I live in a block of flats which has a single shared LAN for all flats. I think this is a massive security problem, so I purchased a Beryl AX GL-MT3000 to create a private LAN, so that my devices have a firewall and NAT between them and the LAN for the whole block (now referring to this as the WAN).
We were having significant network issues, (drop-outs and slow-down) for all people in the block. The network engineer investigating determined that some devices were handing out IP addresses in the range 192.168.X.X when the network was supposed to be using 10.0.X.X. The ethernet ports to a few individual flats were disabled because they were determined to be running a DHCP server, including the ethernet port to my own flat, connected to the WAN port of my Beryl-AX.
I had my Beryl-AX set up in router mode, so it would create a private LAN, with a NAT layer and firewall between itself and the wider network. This means that my own devices did indeed receive addresses in the 192.168.X.X range, but as far as I understood, any communications to/from the wider network should have been translated to use my router's address, which is 10.0.X.X. The router should have looked like a single device on the WAN, so I don't know how the network engineer determined that my router was causing an issue.

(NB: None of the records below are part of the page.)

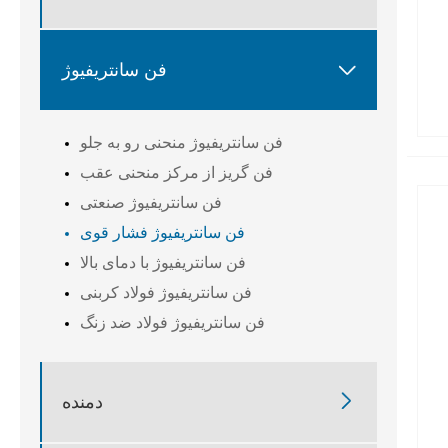

فن سانتریفیوژ
فن سانتریفیوژ منحنی رو به جلو
فن گریز از مرکز منحنی عقب
فن سانتریفیوژ صنعتی
فن سانتریفیوژ فشار قوی
فن سانتریفیوژ با دمای بالا
فن سانتریفیوژ فولاد کربنی
فن سانتریفیوژ فولاد ضد زنگ

دمنده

I would like to know: how is it possible that my router was detected as allocating IP addresses within my private LAN, and how do I stop this information being shown to the WAN? And is it possible that the router was allocating addresses on the WAN and causing some of the issues that the wider network was facing, and if so, how do I stop this?
Seen similar things with the SFT1200. Didn't see any DHCP probems but the WAN interface of GL.inet did leak local LAN IP addresses when connecting. This was version 4.3.21, the version 4.7.2beta is quite different.
Some things were seen in the uplink ARP table. At least it confused my Mikrotik Hotspot software , which was using the Hotspot dynamic NAT to convert the local LAN IP, for a while.
(Mikrotik hotspot just accepts any IP address from a client)
The DROP-in-gateway feature fiddles with the ARP table (proxy ARP?) , supposed to work on the ethernet connection only, but was seen in a wireless only setup.
Otherwise the local LAN ip leakage can be due to the firewall-reloads which happend quite frequently when the WWAN roamed to another AP with the same SSID. This seems to have stopped in 7.4.2beta.